Born in Strasbourg, Greuter worked in France, in Avignon and Lyon. Apparently to escape the "strong intellectual and commercial pressure of Dutch cartographic publishing", in 1606, he went to Rome where he produced works for Cardinal Scipione Borghese, Pope Paul V, for the Accademia dei Lincei, and Pope Urban VIII. He created the copperplate etchings of sunspots for Galileo's Letters on Sunspots and the illustrations for Christoph Scheiner's Rosa Ursina.

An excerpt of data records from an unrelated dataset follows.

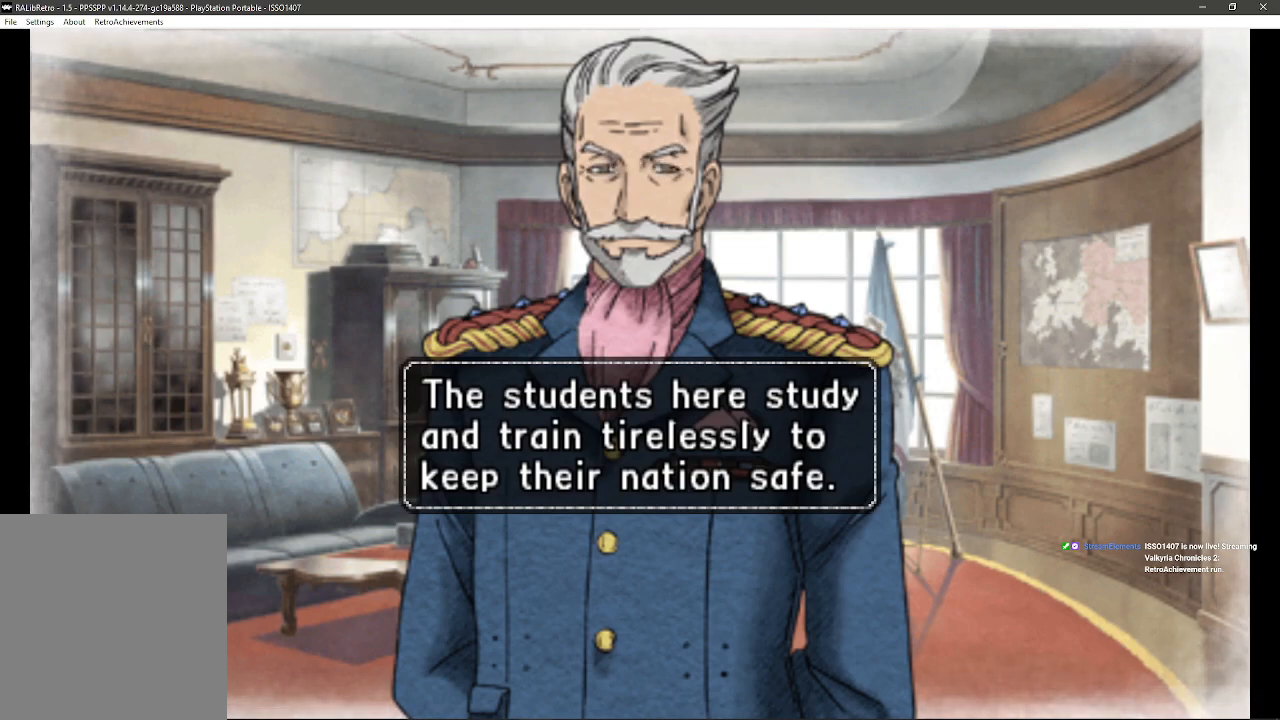
Gameplay with a controller (PlayStation layout); each line is a JSON object with the inputs held at the frame after it. "events" lists button and stick changes between this image and that frame as [ms after this image, input, new state], when the widget could be followed in between. Not read: SQUARE TRIANGLE.
{"buttons": ["CROSS"], "left_stick": "center", "right_stick": "center", "events": [[433, "CROSS", "down"]]}
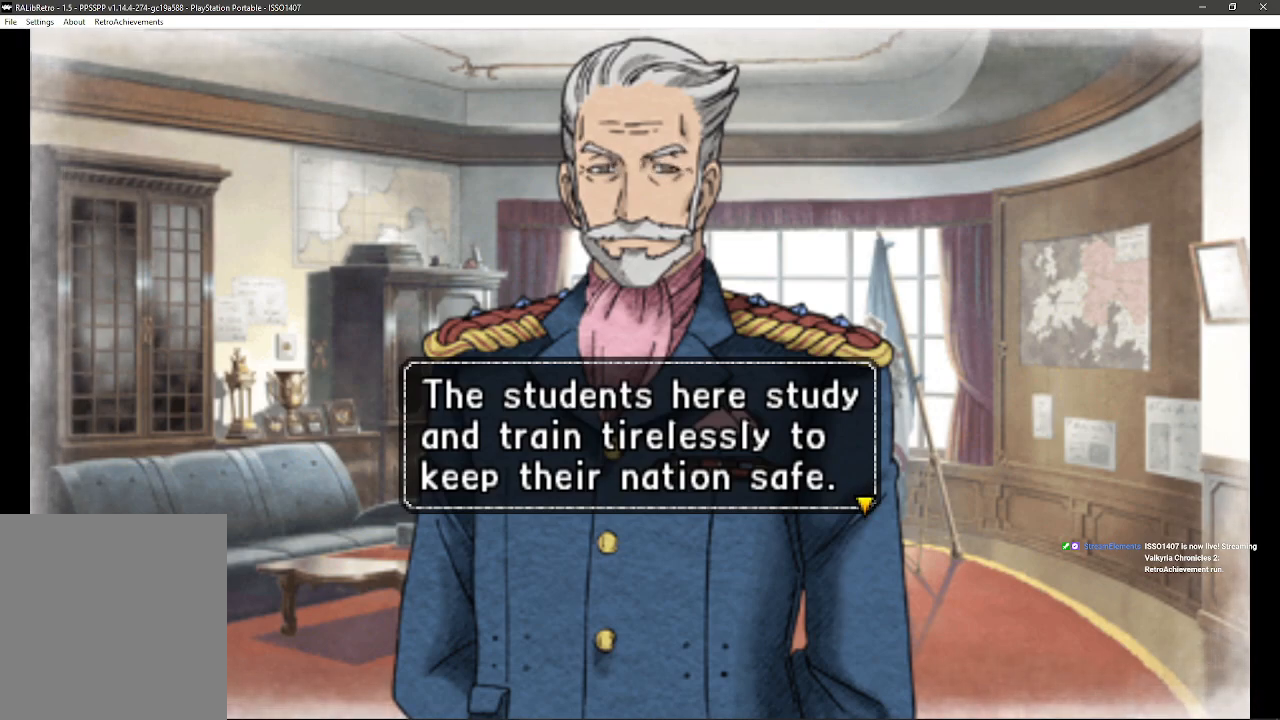
{"buttons": [], "left_stick": "center", "right_stick": "center", "events": [[67, "CROSS", "up"]]}
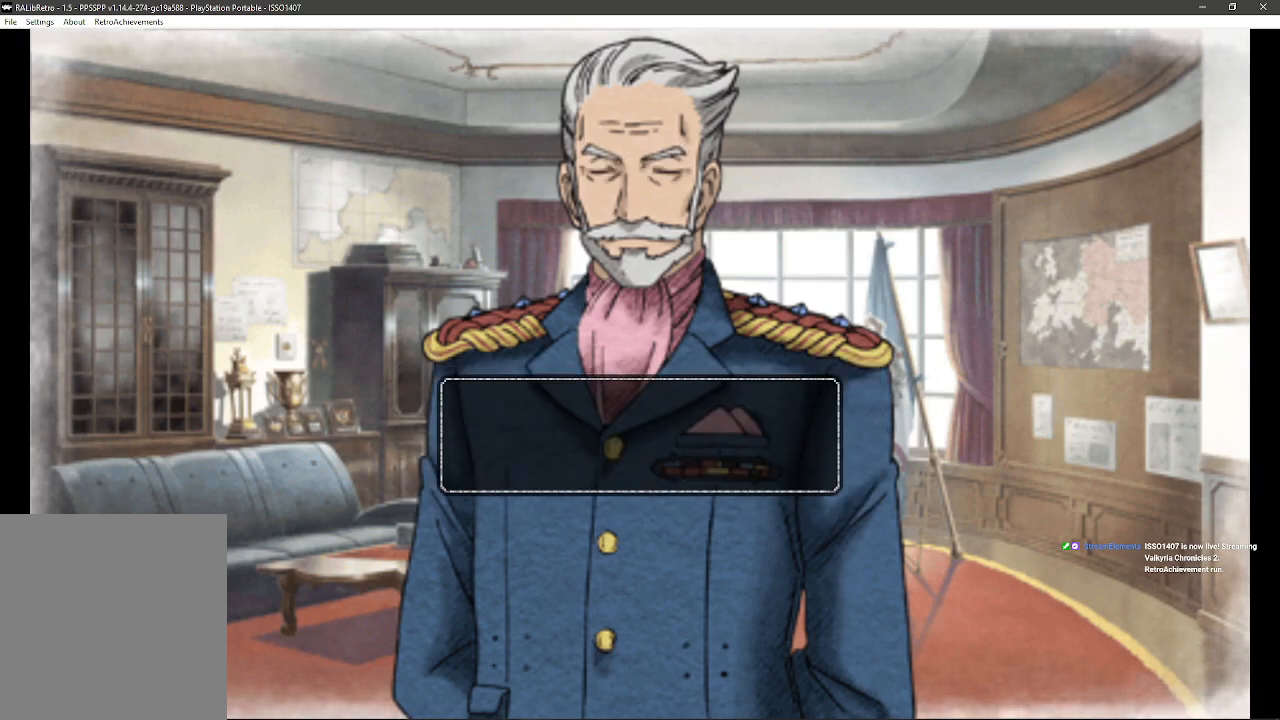
{"buttons": [], "left_stick": "center", "right_stick": "center", "events": []}
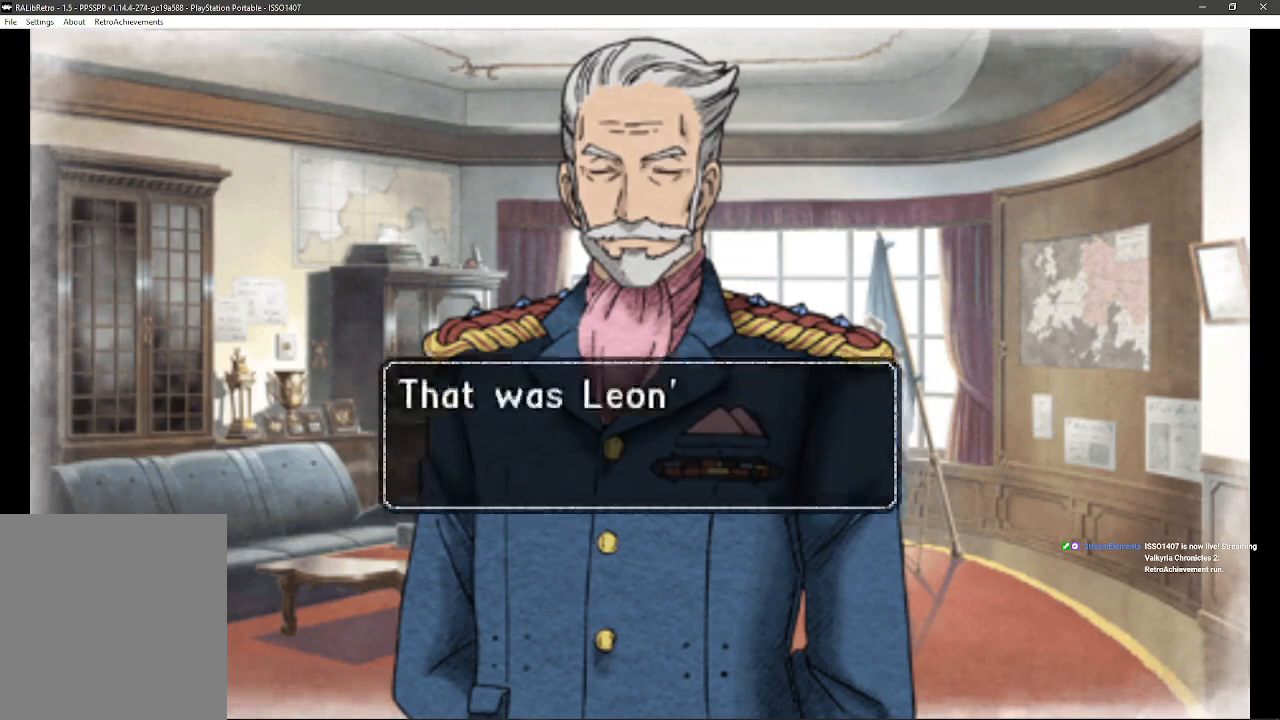
{"buttons": [], "left_stick": "center", "right_stick": "center", "events": []}
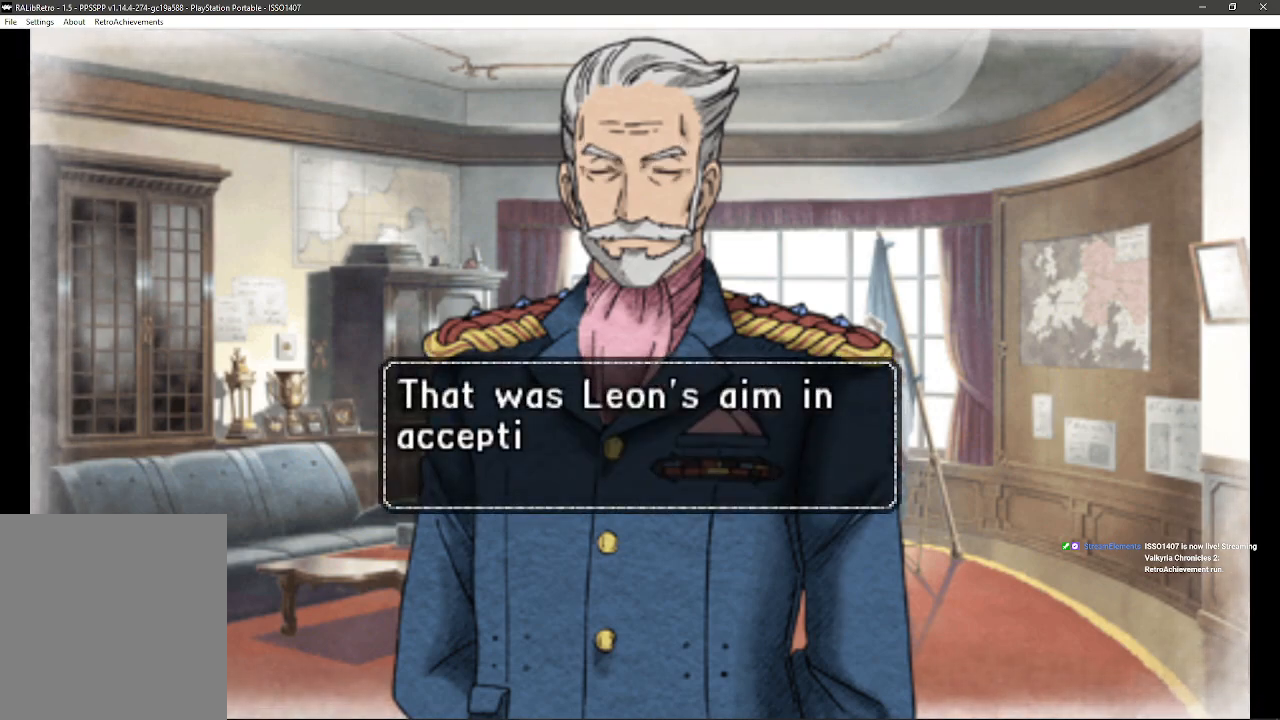
{"buttons": [], "left_stick": "center", "right_stick": "center", "events": []}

Greuter is best known for his plans and maps. He created architectural prints depicting Villa Mondragone, Villa Parisi and other notable buildings. He also produced a large number of maps, most notably those designed to be used for globes. His first globe map of the world was created in 1632 and was dedicated to Jacobo Boncompagno. It was based on an earlier globe by Willem Blaeu. The inclusion of Hokkaido indicates that he updated the design to take account of new discoveries, as the island was not known to Blaeu, but was documented by another map maker in Rome. He made a "celestial globe" depicting the constellations in 1635, also based on Blaeu, who had used the data of Tycho Brahe. He appears to have updated the globe later. He also designed reduced-size globes between 1636 and 1638.

Other works were book frontispieces, portraits and allegorical designs. His satirical print of "Doctor Wurmbrandt" purging human follies was later adapted by Martin Droeshout.